Example of B2B Brand Awareness Campaigns
B2B brand awareness campaign example 1: Cenareo
Cenareo offers a digital signage technology that can communicate in real time with a limitless number of screens.
With many shops closed during the pandemic, Cenareo modified their strategy to supporting Corporate Communications and Human Resources departments in using their solutions to keep their staff safe and informed. With this change, Cenareo needed to raise brand recognition among a new audience, educate and nurture them, and eventually create leads.
Cenareo uses LinkedIn audience insights to deliver a tailored experience for each of their prospective customers. Based on these data, they continued to adjust their ad creative and brand-building content, such as case studies, solution guides, and product demos. They then employed LinkedIn video advertisements to continue engaging their target demographic and increasing brand awareness.
Results: They generated 500 leads and drove a total pipeline of estimated 180k EUR in just 1 month.
B2B brand awareness campaign example 2: Lenovo
Lenovo is a $34 billion personal technology firm that employs over 35,000 people and serves clients in over 160 countries. They serve the majority of the world’s countries, and were recently crowned the world’s number one PC company and is a rising PC+ leader with its smartphone and tablet advancements.
LinkedIn Sponsored Content was used for two months to further engage their audience across four key themes: brand, thought leadership, products, and external trends. Lenovo was able to adapt the content to increase engagement based on each specific target group and their accompanying answers.
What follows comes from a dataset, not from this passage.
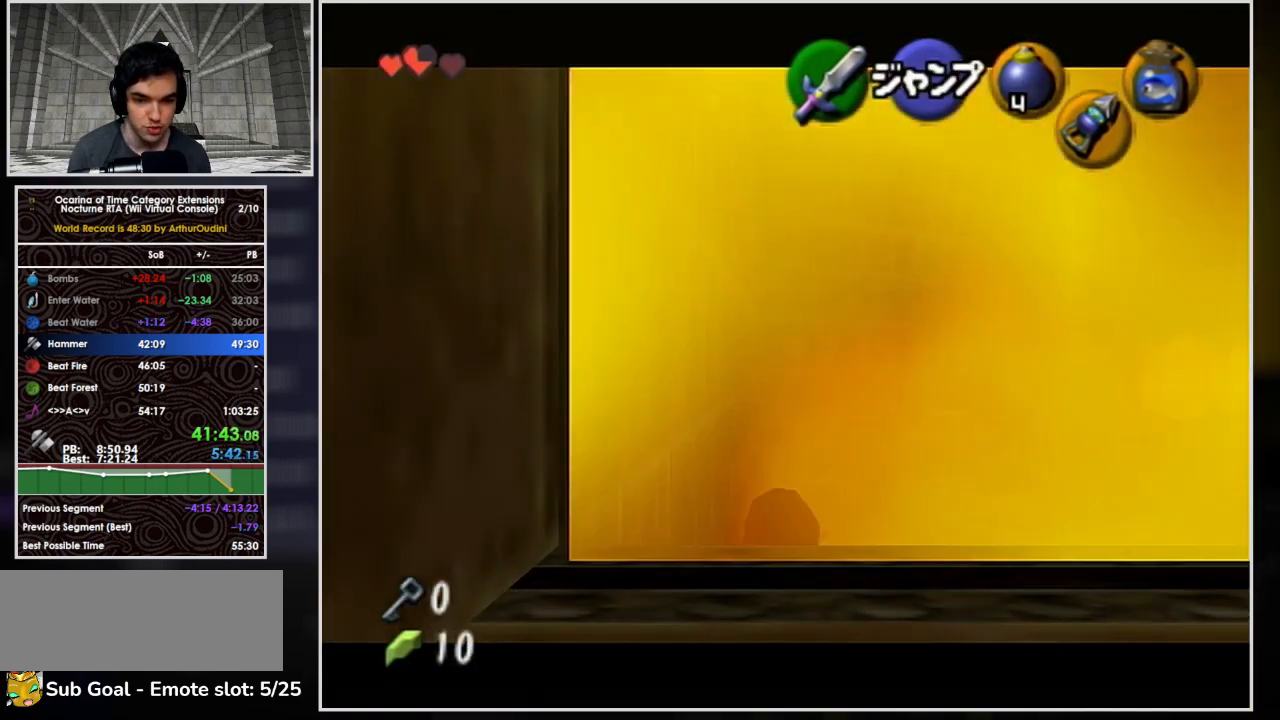
{"buttons": ["A", "L1"], "left_stick": "down", "events": [[400, "A", "down"]]}
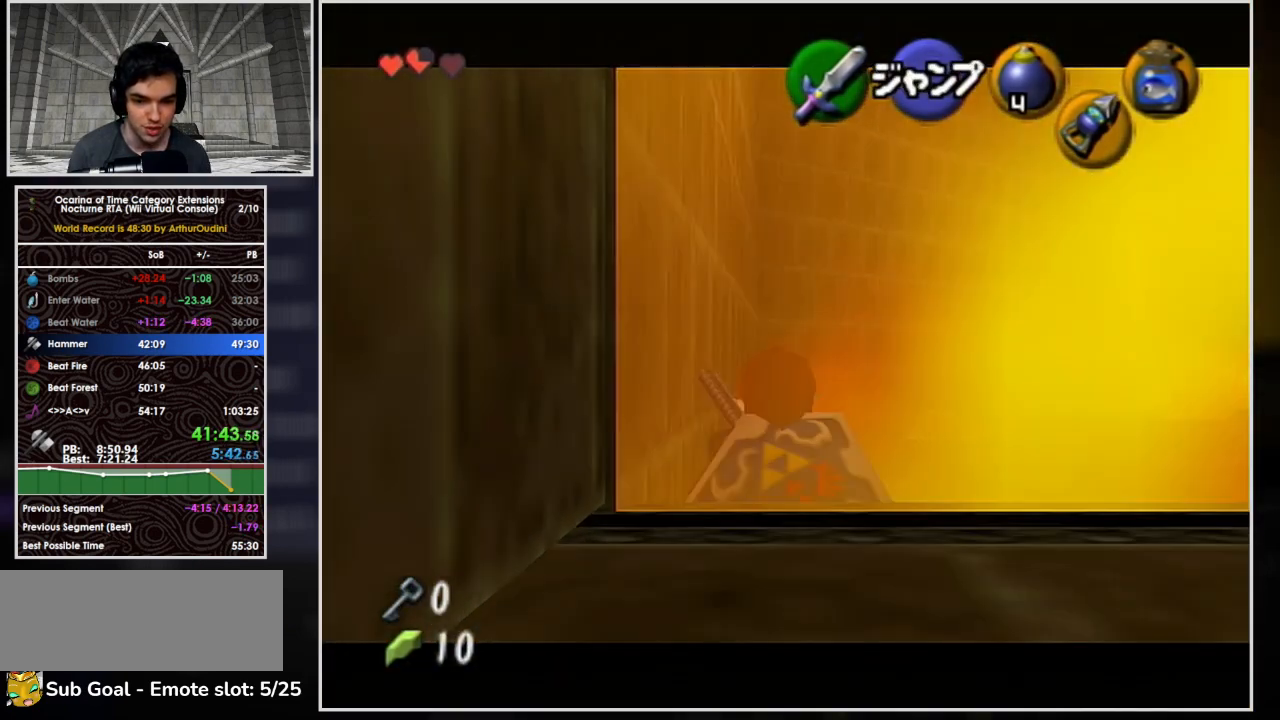
{"buttons": [], "left_stick": "down-right", "events": [[167, "A", "up"], [200, "L1", "up"], [500, "left_stick", "down-right"]]}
They achieved a lift in brand favourability by 17%.
B2B brand awareness campaign example 3: SMEC
SMEC is a global engineering, management, and development firm that provides customers, partners, and communities with technical excellence and long-term solutions.
SMEC wants to be known as a world-class, specialist infrastructure brand and an industry employer of choice.
The primary goal was to enhance brand awareness among their primary consumers, creating a solid basis for future tactics that would contribute to advanced stages of the buyer journey. The team developed unique goals for each of its target audiences. However, because SMEC has a tiny marketing team in Australia, it has limited resources and a restricted budget to execute a global campaign.
They used LinkedIn’s audience segments to scale outreach to a global audience. They used a series of rich content, from single images to videos, to establish themselves as a thought leader.
Results:
- The campaign received over 2 million impressions and reached over 756,000 LinkedIn members.
- The campaign achieved a high LinkedIn engagement rate of 5% compared to the industry benchmark of 1%.
- According to demographic data, LinkedIn members interacting with the content included only the profile SMEC was targeting–Managing Directors/Owners; the most common industries were engineering and project management.
Conclusion
Building brand awareness and brand equity future-proofs a business. Many B2B marketers are blocking their own way whenever they focus solely on lead generation. 95% of your audiences are not “in-market”. So positioning messages that are hard-selling won’t work.
Instead, effort should be put into creating strong mental availability. This ensures that whether the audience is in-market or out-market, they will think of your brand in buying situations.
1 comment
Nice article. Can someone tell me if Lenovo created the whol branding campaign in-house? If not I would like to have the nam of the marketing agency who helped them (also with the measuring process).